At `25^(@)`C, `K_(sp)` for `PbBr_(2)` is equal to `8xx10^(-5)`. If the salt is `80%` dissociated, What is the solubility of `PbBr_(2)` in mol//litre?

To solve the problem, we need to find the solubility of PbBr₂ when it is 80% dissociated. Let's break down the solution step by step. ### Step 1: Define the solubility Let the solubility of PbBr₂ be represented as \( S \) (in mol/L). This means that if \( S \) moles of PbBr₂ dissolve in 1 L of water, it will dissociate into its ions. ### Step 2: Write the dissociation equation The dissociation of PbBr₂ in water can be represented as: \[ \text{PbBr}_2 (s) \rightleftharpoons \text{Pb}^{2+} (aq) + 2 \text{Br}^- (aq) \] From this equation, we can see that 1 mole of PbBr₂ produces 1 mole of Pb²⁺ and 2 moles of Br⁻. ### Step 3: Calculate the concentrations of ions If PbBr₂ is 80% dissociated, then: - The concentration of Pb²⁺ ions will be \( 0.8S \). - The concentration of Br⁻ ions will be \( 2 \times 0.8S = 1.6S \). ### Step 4: Write the expression for Ksp The solubility product constant \( K_{sp} \) for PbBr₂ is given by: \[ K_{sp} = [\text{Pb}^{2+}][\text{Br}^-]^2 \] Substituting the concentrations we found: \[ K_{sp} = (0.8S)(1.6S)^2 \] ### Step 5: Substitute the value of Ksp We know that \( K_{sp} = 8 \times 10^{-5} \).

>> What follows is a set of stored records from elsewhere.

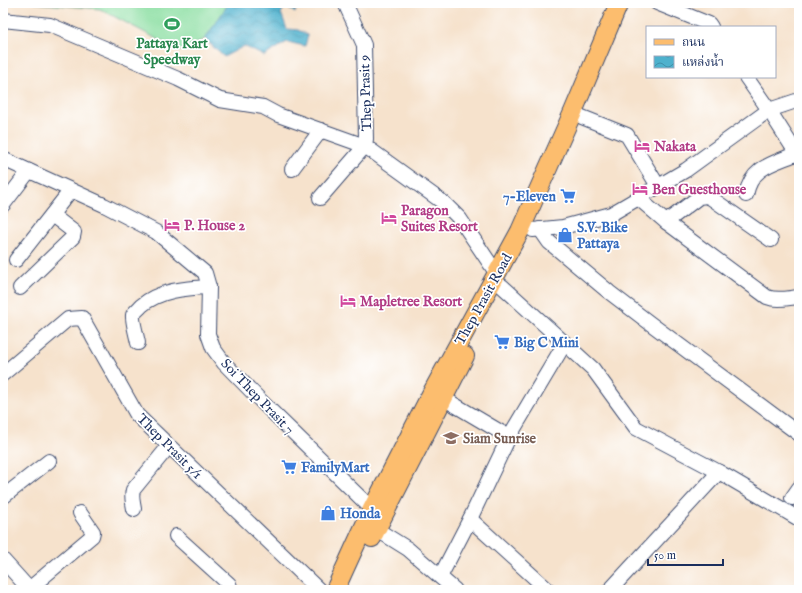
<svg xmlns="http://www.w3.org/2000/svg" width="802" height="593" font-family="'IM FELL English','Noto Serif Thai',serif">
	<defs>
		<pattern id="water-waves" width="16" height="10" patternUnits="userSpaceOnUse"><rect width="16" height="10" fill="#4eb1cd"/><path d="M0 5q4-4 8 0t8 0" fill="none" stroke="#4090aa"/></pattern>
	</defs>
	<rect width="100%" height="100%" fill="#fff"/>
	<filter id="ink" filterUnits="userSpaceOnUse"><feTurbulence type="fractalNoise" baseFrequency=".025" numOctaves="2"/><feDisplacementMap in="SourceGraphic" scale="8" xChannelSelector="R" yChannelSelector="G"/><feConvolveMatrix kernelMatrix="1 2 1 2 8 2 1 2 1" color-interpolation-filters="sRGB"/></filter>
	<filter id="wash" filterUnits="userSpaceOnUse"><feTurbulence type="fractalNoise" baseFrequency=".012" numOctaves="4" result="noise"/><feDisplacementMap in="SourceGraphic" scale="16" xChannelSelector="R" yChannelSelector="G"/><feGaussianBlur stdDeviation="0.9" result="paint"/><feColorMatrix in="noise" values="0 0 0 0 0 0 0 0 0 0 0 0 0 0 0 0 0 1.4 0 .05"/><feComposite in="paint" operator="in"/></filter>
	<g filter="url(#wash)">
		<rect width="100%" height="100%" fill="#f6e2cc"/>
		<polygon fill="#8adea1" stroke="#528680" points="34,3 229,3 205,39 180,51 100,9"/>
		<polygon fill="url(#water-waves)" stroke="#347096" points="229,3 297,3 297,4 295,13 286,6 281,13 287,29 298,30 308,35 305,46 287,42 264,56 244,46 224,57 205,39"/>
	</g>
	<g filter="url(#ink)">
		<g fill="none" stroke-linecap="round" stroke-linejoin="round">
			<defs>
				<g id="minor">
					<polyline points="345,3 364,45 366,139 365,146"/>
					<polyline points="657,3 709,24 711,27"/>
					<polyline points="3,20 50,25 178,79 220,100 263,107 278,115 365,146 444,203 460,219 497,274"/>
					<polyline points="582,117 627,135 658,186"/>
					<polyline points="3,159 104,205 156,232 205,273 209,287 208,334 213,348 224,363 263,403 372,509"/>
					<polyline points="292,169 321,130"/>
					<path d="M 746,195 C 751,168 771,164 793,155 L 795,151 L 769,110 L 746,77"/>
					<polyline points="320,198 365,146"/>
					<path d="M 638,198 L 666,222 L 767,297 C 777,301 788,298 799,297"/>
					<polyline points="3,205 29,171"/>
					<polyline points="666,222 699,197 706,196 711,198 771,240"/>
					<polyline points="540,229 549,242 609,292 651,324 799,434"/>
					<polyline points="533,230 563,227 611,214 686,170 769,110 799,100"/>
					<polyline points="16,260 71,190"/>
					<polyline points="502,286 593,369 636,428 719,472 799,519"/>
					<polyline points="20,288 73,237 74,232 52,215"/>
					<path d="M 138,343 C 137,337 132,320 133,315 C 134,312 139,309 141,306 C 159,290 186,288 209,287"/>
					<polyline points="3,374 68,319 82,318 137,415 319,590"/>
					<polyline points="443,398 509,437"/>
					<polyline points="3,497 49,461"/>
					<polyline points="792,498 799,488"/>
					<path d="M 134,509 C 133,502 131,497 133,490 L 169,446"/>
					<polyline points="470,519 548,590"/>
					<polyline points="376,529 408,549 455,590"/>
					<polyline points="176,536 229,584 231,590"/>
					<polyline points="3,560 30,590"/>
					<polyline points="440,577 470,519 509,437 565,343"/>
					<polyline points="29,589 92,536 93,532 80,513"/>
					<polyline points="610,590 719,472"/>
				</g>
				<g id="major">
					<polyline points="372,538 465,356"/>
					<polyline points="335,590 372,509 431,394 520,231 573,112 619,3"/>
				</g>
			</defs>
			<use href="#minor" stroke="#3c4a6e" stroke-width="16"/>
			<use href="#major" stroke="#3c4a6e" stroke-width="20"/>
			<use href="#minor" stroke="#fff" stroke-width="14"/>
			<use href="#major" stroke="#fcbd6e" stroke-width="18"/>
		</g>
	</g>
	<defs>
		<symbol id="stadium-bare" viewBox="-9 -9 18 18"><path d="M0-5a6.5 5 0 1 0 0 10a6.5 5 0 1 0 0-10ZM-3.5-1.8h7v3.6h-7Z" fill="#2e9e5b" stroke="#fff" stroke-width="2.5" paint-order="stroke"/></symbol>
		<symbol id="hotel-bare" viewBox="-9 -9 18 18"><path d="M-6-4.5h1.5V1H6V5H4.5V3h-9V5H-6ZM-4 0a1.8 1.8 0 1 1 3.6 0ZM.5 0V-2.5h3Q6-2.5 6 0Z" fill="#d1479c" stroke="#fff" stroke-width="2.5" paint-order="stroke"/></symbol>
		<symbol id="supermarket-bare" viewBox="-9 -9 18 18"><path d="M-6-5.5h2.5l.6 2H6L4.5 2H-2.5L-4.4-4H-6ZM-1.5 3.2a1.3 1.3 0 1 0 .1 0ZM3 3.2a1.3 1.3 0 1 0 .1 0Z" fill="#3f7fe0" stroke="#fff" stroke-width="2.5" paint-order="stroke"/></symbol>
		<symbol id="shop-bare" viewBox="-9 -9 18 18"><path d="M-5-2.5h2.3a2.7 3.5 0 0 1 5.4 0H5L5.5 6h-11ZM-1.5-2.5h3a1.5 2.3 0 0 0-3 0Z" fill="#3f7fe0" stroke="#fff" stroke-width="2.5" paint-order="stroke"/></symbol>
		<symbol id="school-bare" viewBox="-9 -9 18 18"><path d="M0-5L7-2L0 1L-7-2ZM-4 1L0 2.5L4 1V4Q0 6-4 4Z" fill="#8d6e63" stroke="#fff" stroke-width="2.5" paint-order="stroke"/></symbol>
	</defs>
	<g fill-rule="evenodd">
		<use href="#stadium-bare" x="161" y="13" width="22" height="22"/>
		<use href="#hotel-bare" x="631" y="135" width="22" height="22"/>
		<use href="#hotel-bare" x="629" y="178" width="22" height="22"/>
		<use href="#supermarket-bare" x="557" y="185" width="22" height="22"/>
		<use href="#hotel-bare" x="378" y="207" width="22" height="22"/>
		<use href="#hotel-bare" x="161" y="214" width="22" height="22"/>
		<use href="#shop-bare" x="554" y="224" width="22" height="22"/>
		<use href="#hotel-bare" x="337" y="290" width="22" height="22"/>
		<use href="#supermarket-bare" x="491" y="331" width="22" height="22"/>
		<use href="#school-bare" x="440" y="427" width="22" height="22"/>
		<use href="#supermarket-bare" x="278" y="456" width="22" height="22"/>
		<use href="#shop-bare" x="317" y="502" width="22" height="22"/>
	</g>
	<g text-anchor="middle" stroke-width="3.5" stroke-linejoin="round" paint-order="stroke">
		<g font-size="14" font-weight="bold" fill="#27864d" stroke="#fff">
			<text x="172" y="48">Pattaya Kart<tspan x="172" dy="16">Speedway</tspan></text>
		</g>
		<g font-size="14" fill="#1b2f5e" stroke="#fff">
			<text transform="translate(365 93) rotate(-92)" y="5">Thep Prasit 9</text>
			<text transform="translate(483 299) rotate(-61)" y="5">Thep Prasit Road</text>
			<text transform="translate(258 396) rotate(46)" y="5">Soi Thep Prasit 7</text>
			<text transform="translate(170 446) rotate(45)" y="5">Thep Prasit 5/1</text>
		</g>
		<g font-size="14" font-weight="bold" fill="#b23c85" stroke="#fff" text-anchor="start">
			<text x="654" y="151">Nakata</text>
			<text x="652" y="194">Ben Guesthouse</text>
			<text x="401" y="215">Paragon<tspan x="401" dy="16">Suites Resort</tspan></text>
			<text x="184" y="230">P. House 2</text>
			<text x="360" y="306">Mapletree Resort</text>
		</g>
		<g font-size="14" font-weight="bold" fill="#366cbe" stroke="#fff" text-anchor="start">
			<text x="556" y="201" text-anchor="end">7-Eleven</text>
			<text x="577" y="232">S.V. Bike<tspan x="577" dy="16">Pattaya</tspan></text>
			<text x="514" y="347">Big C Mini</text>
			<text x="301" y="472">FamilyMart</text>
			<text x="340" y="518">Honda</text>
		</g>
		<g font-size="14" font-weight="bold" fill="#785e54" stroke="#fff" text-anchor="start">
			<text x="463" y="443">Siam Sunrise</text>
		</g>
	</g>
	<rect width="802" height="593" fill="none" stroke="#fff" stroke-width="16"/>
	<rect x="646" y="26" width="130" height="52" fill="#ffffff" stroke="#a4acbf"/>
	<rect x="654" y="39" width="20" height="6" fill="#fcbd6e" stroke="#a4acbf"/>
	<text x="682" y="46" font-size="12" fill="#1b2f5e">ถนน</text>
	<rect x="654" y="56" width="20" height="12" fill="url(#water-waves)" stroke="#a4acbf"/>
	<text x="682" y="66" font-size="12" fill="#1b2f5e">แหล่งน้ำ</text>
	<path d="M648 559v6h75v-6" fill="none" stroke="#1b2f5e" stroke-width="2"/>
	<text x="654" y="559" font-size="12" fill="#1b2f5e" stroke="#ffffff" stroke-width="3" paint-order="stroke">50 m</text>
</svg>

Therefore, we can set up the equation: \[ 8 \times 10^{-5} = (0.8S)(1.6S)^2 \] ### Step 6: Simplify the equation Now, simplify the right-hand side: \[ (1.6S)^2 = 2.56S^2 \] Thus, we have: \[ 8 \times 10^{-5} = 0.8S \cdot 2.56S^2 \] \[ 8 \times 10^{-5} = 2.048S^3 \] ### Step 7: Solve for S Now, we can solve for \( S \): \[ S^3 = \frac{8 \times 10^{-5}}{2.048} \] Calculating the right side: \[ S^3 = 3.90625 \times 10^{-5} \] Taking the cube root: \[ S = \sqrt[3]{3.90625 \times 10^{-5}} \approx 0.0342 \text{ mol/L} \] ### Final Answer The solubility of PbBr₂ at 25°C, when 80% dissociated, is approximately: \[ \boxed{0.0342 \text{ mol/L}} \]